BEGIN
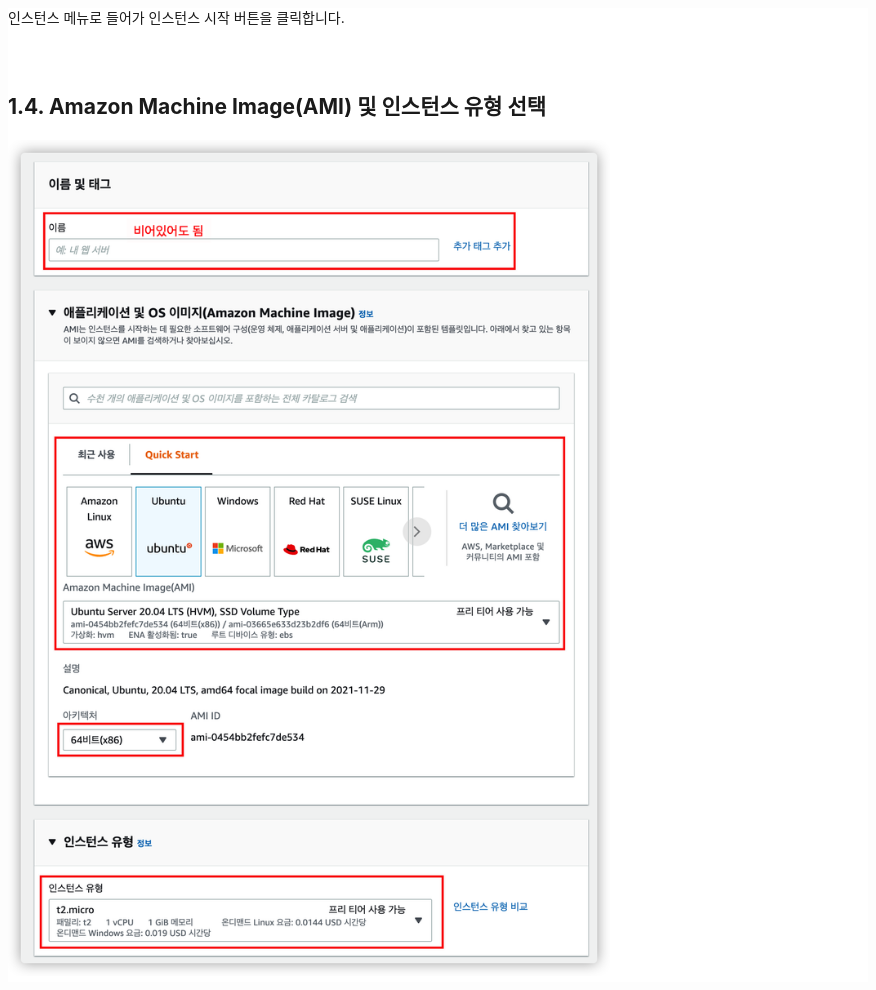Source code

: 인스턴스 메뉴로 들어가 인스턴스 시작 버튼을 클릭합니다.

<br>

## 1.4. Amazon Machine Image(AMI) 및 인스턴스 유형 선택

<img src="https://github.com/ParkJiwoon/PrivateStudy/raw/master/ci-cd/images/screen_2022_04_30_03_12_44.png" width="70%">
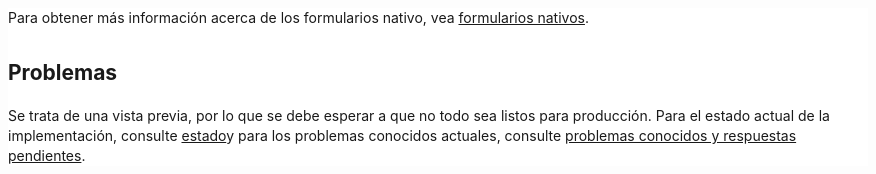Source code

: Para obtener más información acerca de los formularios nativo, vea [formularios nativos](~/xamarin-forms/platform/native-forms.md).

## <a name="issues"></a>Problemas

Se trata de una vista previa, por lo que se debe esperar a que no todo sea listos para producción. Para el estado actual de la implementación, consulte [estado](https://github.com/jsuarezruiz/forms-gtk-progress/blob/master/Status.md)y para los problemas conocidos actuales, consulte [problemas conocidos y respuestas pendientes](https://github.com/jsuarezruiz/forms-gtk-progress/blob/master/Issues-Pending.md).
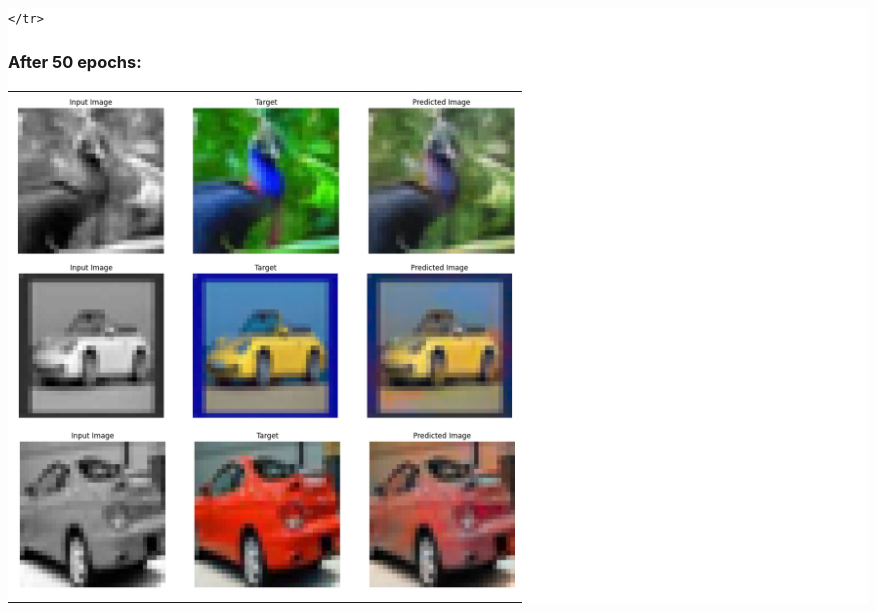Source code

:     </tr>
  </table>
</div>

### **After 50 epochs:**
<div align = "center">
  <table>
    <tr>
      <td>
        <img src="resources/50epoch/50epoch1.png" alt="Image1" style="width: 500px;"/><br>
        <img src="resources/50epoch/50epoch2.png" alt="Image1" style="width: 500px;"/><br>
        <img src="resources/50epoch/50epoch3.png" alt="Image1" style="width: 500px;"/><br>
END
WORK ITEM » Would you repeat each line of the listing exactly, skipping any picture?

TASK SOLUTION »
Source code

: 인스턴스 메뉴로 들어가 인스턴스 시작 버튼을 클릭합니다.

<br>

## 1.4. Amazon Machine Image(AMI) 및 인스턴스 유형 선택

<img src="https://github.com/ParkJiwoon/PrivateStudy/raw/master/ci-cd/images/screen_2022_04_30_03_12_44.png" width="70%">
Source code

: Para obtener más información acerca de los formularios nativo, vea [formularios nativos](~/xamarin-forms/platform/native-forms.md).

## <a name="issues"></a>Problemas

Se trata de una vista previa, por lo que se debe esperar a que no todo sea listos para producción. Para el estado actual de la implementación, consulte [estado](https://github.com/jsuarezruiz/forms-gtk-progress/blob/master/Status.md)y para los problemas conocidos actuales, consulte [problemas conocidos y respuestas pendientes](https://github.com/jsuarezruiz/forms-gtk-progress/blob/master/Issues-Pending.md).
Source code

:     </tr>
  </table>
</div>

### **After 50 epochs:**
<div align = "center">
  <table>
    <tr>
      <td>
        <img src="resources/50epoch/50epoch1.png" alt="Image1" style="width: 500px;"/><br>
        <img src="resources/50epoch/50epoch2.png" alt="Image1" style="width: 500px;"/><br>
        <img src="resources/50epoch/50epoch3.png" alt="Image1" style="width: 500px;"/><br>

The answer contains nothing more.